**DATA SECTION**.
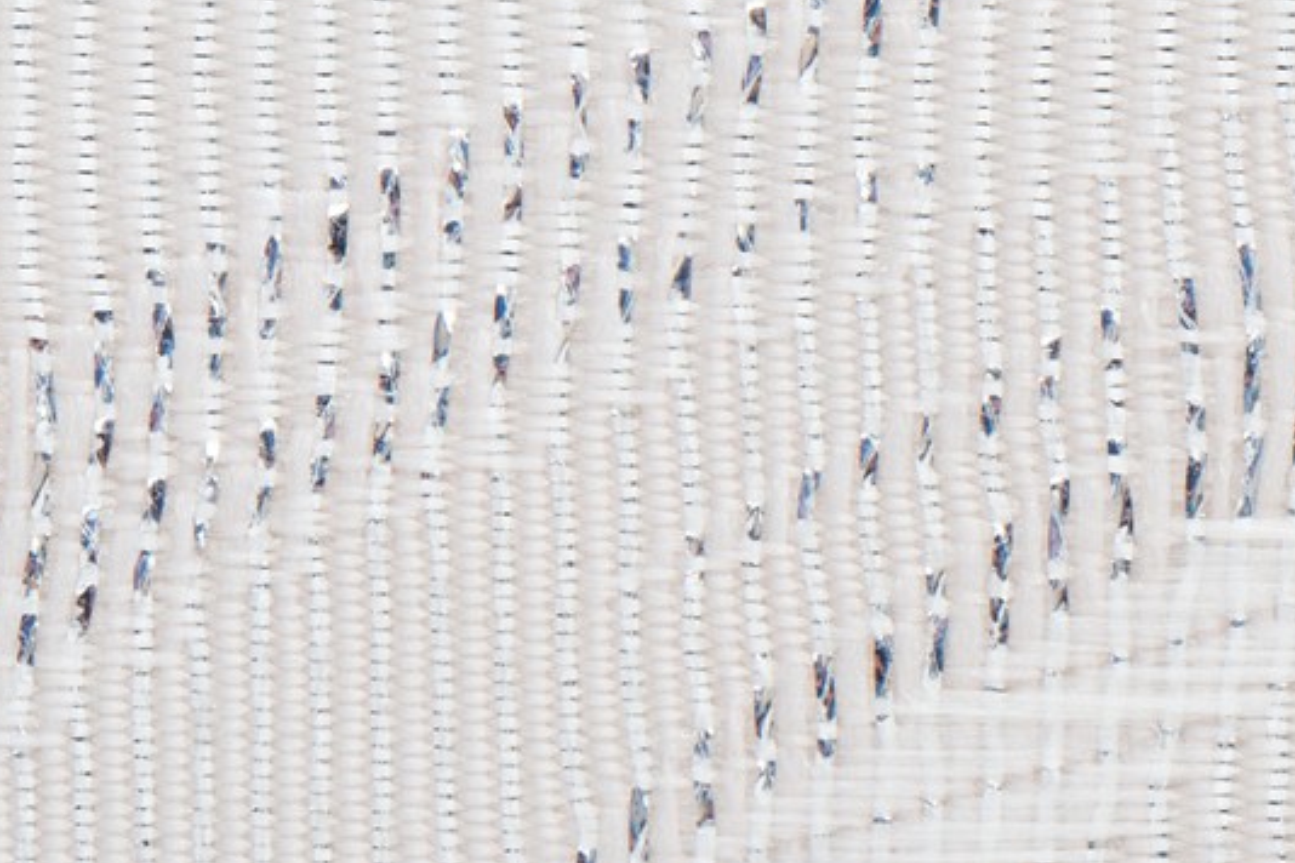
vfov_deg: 5.7
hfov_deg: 8.3
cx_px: 2494
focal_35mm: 238
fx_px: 8561
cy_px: 1023
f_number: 20
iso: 100
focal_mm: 60
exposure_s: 1/250
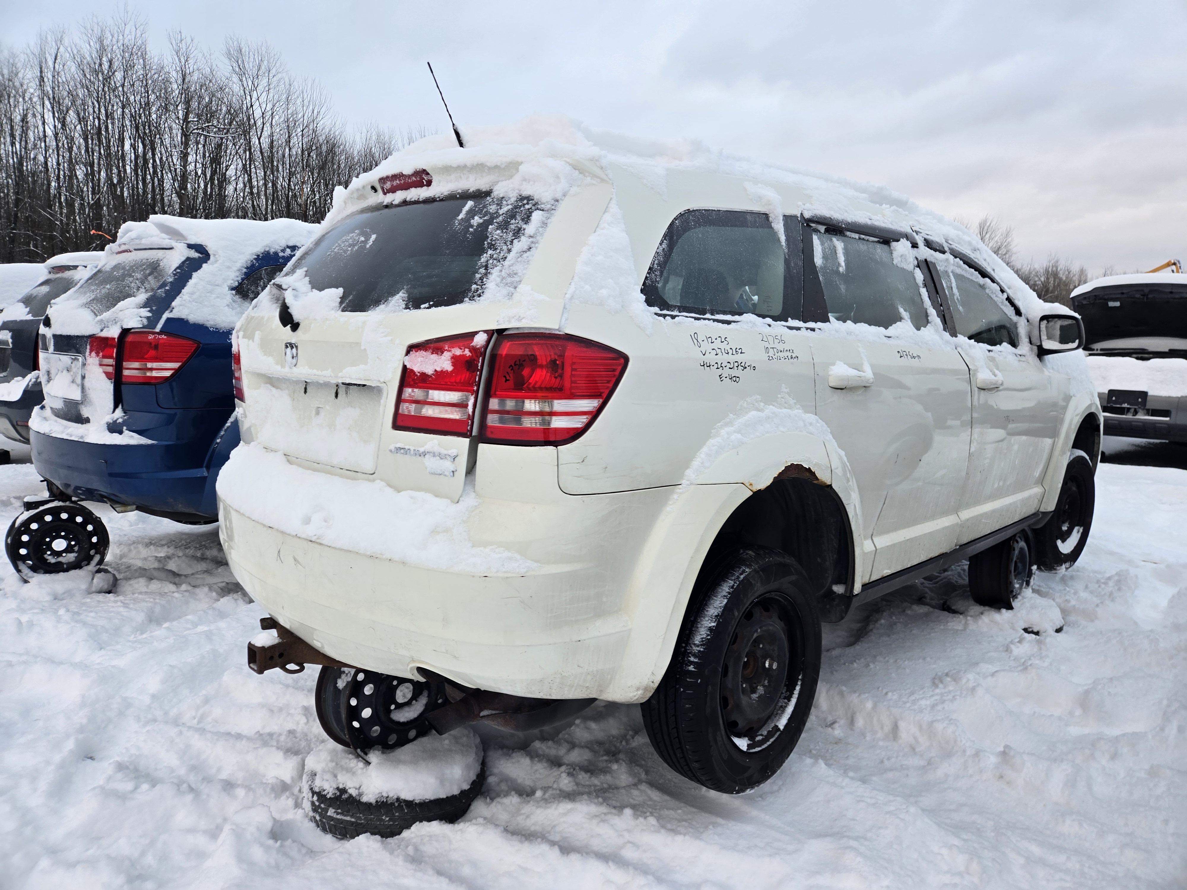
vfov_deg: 58.9
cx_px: 594
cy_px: 445
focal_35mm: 23
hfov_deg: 73.9
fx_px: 789
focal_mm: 5.4
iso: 40
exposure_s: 1/180
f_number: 1.8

**ACTION ITEM**.
Your job is to repeat the data exactly, leaving each picture out.

**EXERCISE SOLUTION**.
vfov_deg: 5.7
hfov_deg: 8.3
cx_px: 2494
focal_35mm: 238
fx_px: 8561
cy_px: 1023
f_number: 20
iso: 100
focal_mm: 60
exposure_s: 1/250
vfov_deg: 58.9
cx_px: 594
cy_px: 445
focal_35mm: 23
hfov_deg: 73.9
fx_px: 789
focal_mm: 5.4
iso: 40
exposure_s: 1/180
f_number: 1.8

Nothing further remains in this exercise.